### [What you have to do]
An exact, complete copy of the entries that follow is needed.

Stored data
□ □ □ □

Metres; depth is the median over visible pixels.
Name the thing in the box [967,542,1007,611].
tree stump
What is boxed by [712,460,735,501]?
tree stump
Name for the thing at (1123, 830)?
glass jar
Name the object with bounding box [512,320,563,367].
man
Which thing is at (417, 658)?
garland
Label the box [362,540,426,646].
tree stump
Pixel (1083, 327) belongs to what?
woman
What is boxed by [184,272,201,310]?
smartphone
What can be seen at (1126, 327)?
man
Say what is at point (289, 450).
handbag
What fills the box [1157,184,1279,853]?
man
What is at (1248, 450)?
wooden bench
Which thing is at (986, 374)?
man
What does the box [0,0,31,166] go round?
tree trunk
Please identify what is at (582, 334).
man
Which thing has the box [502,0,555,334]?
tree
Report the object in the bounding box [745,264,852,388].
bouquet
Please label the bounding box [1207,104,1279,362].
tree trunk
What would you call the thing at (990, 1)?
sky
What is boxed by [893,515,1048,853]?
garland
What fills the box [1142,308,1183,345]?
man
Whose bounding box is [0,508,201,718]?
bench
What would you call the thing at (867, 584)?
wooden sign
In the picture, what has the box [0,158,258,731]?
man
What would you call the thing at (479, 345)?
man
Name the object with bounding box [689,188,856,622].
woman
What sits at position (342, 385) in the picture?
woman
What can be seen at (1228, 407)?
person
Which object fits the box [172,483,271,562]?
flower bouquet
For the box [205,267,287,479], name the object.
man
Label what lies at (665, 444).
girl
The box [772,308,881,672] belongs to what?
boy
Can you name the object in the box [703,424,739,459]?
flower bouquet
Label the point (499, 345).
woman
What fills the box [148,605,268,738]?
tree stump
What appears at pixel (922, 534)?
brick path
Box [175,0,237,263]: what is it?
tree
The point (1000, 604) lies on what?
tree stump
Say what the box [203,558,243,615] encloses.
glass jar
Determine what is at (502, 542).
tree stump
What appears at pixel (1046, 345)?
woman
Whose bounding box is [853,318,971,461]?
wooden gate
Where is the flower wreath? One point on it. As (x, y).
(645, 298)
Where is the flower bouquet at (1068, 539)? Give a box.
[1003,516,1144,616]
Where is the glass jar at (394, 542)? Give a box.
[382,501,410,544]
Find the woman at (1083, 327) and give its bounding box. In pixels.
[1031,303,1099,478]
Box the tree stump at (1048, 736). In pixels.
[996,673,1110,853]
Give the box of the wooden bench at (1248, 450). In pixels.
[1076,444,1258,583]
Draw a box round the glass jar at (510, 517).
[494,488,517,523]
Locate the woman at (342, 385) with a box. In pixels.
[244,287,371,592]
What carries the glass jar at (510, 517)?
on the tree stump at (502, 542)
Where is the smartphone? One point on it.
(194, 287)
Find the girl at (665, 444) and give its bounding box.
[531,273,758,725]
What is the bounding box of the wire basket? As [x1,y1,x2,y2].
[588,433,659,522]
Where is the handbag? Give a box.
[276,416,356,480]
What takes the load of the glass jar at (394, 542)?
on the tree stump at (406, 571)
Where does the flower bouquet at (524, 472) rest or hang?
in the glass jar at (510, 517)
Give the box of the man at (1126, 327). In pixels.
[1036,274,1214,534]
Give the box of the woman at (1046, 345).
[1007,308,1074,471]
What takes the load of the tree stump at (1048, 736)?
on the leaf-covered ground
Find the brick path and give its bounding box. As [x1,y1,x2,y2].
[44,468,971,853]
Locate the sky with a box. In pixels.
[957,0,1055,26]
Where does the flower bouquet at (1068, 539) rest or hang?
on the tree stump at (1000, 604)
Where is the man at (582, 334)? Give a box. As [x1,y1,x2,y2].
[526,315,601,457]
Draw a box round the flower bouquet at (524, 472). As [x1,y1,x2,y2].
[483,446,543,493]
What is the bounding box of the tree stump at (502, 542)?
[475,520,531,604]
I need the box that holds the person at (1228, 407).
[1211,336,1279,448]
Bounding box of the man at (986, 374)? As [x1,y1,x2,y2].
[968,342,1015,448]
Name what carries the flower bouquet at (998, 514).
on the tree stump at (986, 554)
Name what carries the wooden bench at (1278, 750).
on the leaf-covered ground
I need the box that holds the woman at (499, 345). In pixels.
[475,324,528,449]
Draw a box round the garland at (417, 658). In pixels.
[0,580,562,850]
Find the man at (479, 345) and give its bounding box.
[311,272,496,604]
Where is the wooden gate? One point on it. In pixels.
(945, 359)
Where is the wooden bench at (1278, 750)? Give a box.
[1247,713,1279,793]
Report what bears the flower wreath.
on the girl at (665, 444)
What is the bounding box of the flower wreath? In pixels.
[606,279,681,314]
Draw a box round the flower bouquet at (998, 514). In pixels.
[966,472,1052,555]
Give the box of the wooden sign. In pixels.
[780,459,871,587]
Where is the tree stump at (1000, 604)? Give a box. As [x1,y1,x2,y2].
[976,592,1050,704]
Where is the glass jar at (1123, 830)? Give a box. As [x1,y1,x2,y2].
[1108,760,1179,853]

□ □ □ □

### [Task result]
Metres; depth is the median over visible pixels.
Name the thing in the box [967,542,1007,611].
tree stump
What is boxed by [712,460,735,501]?
tree stump
Name for the thing at (1123, 830)?
glass jar
Name the object with bounding box [512,320,563,367].
man
Which thing is at (417, 658)?
garland
Label the box [362,540,426,646].
tree stump
Pixel (1083, 327) belongs to what?
woman
What is boxed by [184,272,201,310]?
smartphone
What can be seen at (1126, 327)?
man
Say what is at point (289, 450).
handbag
What fills the box [1157,184,1279,853]?
man
What is at (1248, 450)?
wooden bench
Which thing is at (986, 374)?
man
What does the box [0,0,31,166] go round?
tree trunk
Please identify what is at (582, 334).
man
Which thing has the box [502,0,555,334]?
tree
Report the object in the bounding box [745,264,852,388].
bouquet
Please label the bounding box [1207,104,1279,362].
tree trunk
What would you call the thing at (990, 1)?
sky
What is boxed by [893,515,1048,853]?
garland
What fills the box [1142,308,1183,345]?
man
Whose bounding box is [0,508,201,718]?
bench
What would you call the thing at (867, 584)?
wooden sign
In the picture, what has the box [0,158,258,731]?
man
What would you call the thing at (479, 345)?
man
Name the object with bounding box [689,188,856,622].
woman
What sits at position (342, 385) in the picture?
woman
What can be seen at (1228, 407)?
person
Which object fits the box [172,483,271,562]?
flower bouquet
For the box [205,267,287,479], name the object.
man
Label what lies at (665, 444).
girl
The box [772,308,881,672] belongs to what?
boy
Can you name the object in the box [703,424,739,459]?
flower bouquet
Label the point (499, 345).
woman
What fills the box [148,605,268,738]?
tree stump
What appears at pixel (922, 534)?
brick path
Box [175,0,237,263]: what is it?
tree
The point (1000, 604) lies on what?
tree stump
Say what the box [203,558,243,615] encloses.
glass jar
Determine what is at (502, 542).
tree stump
What appears at pixel (1046, 345)?
woman
Whose bounding box is [853,318,971,461]?
wooden gate
Where is the flower wreath? One point on it. As (x, y).
(645, 298)
Where is the flower bouquet at (1068, 539)? Give a box.
[1003,516,1144,616]
Where is the glass jar at (394, 542)? Give a box.
[382,501,410,544]
Find the woman at (1083, 327) and give its bounding box. In pixels.
[1031,303,1099,478]
Box the tree stump at (1048, 736). In pixels.
[996,673,1110,853]
Give the box of the wooden bench at (1248, 450). In pixels.
[1076,444,1258,583]
Draw a box round the glass jar at (510, 517).
[494,488,517,523]
Locate the woman at (342, 385) with a box. In pixels.
[244,287,371,592]
What carries the glass jar at (510, 517)?
on the tree stump at (502, 542)
Where is the smartphone? One point on it.
(194, 287)
Find the girl at (665, 444) and give its bounding box.
[531,273,758,725]
What is the bounding box of the wire basket? As [x1,y1,x2,y2].
[588,433,659,522]
Where is the handbag? Give a box.
[276,416,356,480]
What takes the load of the glass jar at (394, 542)?
on the tree stump at (406, 571)
Where does the flower bouquet at (524, 472) rest or hang?
in the glass jar at (510, 517)
Give the box of the man at (1126, 327). In pixels.
[1036,274,1214,534]
Give the box of the woman at (1046, 345).
[1007,308,1074,471]
What takes the load of the tree stump at (1048, 736)?
on the leaf-covered ground
Find the brick path and give its bounding box. As [x1,y1,x2,y2].
[44,468,971,853]
Locate the sky with a box. In pixels.
[957,0,1055,26]
Where does the flower bouquet at (1068, 539) rest or hang?
on the tree stump at (1000, 604)
Where is the man at (582, 334)? Give a box. As [x1,y1,x2,y2].
[526,315,601,457]
Draw a box round the flower bouquet at (524, 472). As [x1,y1,x2,y2].
[483,446,543,493]
What is the bounding box of the tree stump at (502, 542)?
[475,520,531,604]
I need the box that holds the person at (1228, 407).
[1211,336,1279,448]
Bounding box of the man at (986, 374)? As [x1,y1,x2,y2].
[968,342,1015,448]
Name what carries the flower bouquet at (998, 514).
on the tree stump at (986, 554)
Name what carries the wooden bench at (1278, 750).
on the leaf-covered ground
I need the box that holds the woman at (499, 345). In pixels.
[475,324,528,449]
Draw a box round the garland at (417, 658). In pixels.
[0,580,562,850]
Find the man at (479, 345) and give its bounding box.
[311,272,496,604]
Where is the wooden gate? One point on it. In pixels.
(945, 359)
Where is the wooden bench at (1278, 750)? Give a box.
[1247,713,1279,793]
Report what bears the flower wreath.
on the girl at (665, 444)
What is the bounding box of the flower wreath? In pixels.
[606,279,681,314]
Draw a box round the flower bouquet at (998, 514). In pixels.
[966,472,1052,555]
Give the box of the wooden sign. In pixels.
[780,459,871,587]
Where is the tree stump at (1000, 604)? Give a box. As [x1,y1,x2,y2].
[976,592,1050,704]
Where is the glass jar at (1123, 830)? Give a box. As [x1,y1,x2,y2].
[1108,760,1179,853]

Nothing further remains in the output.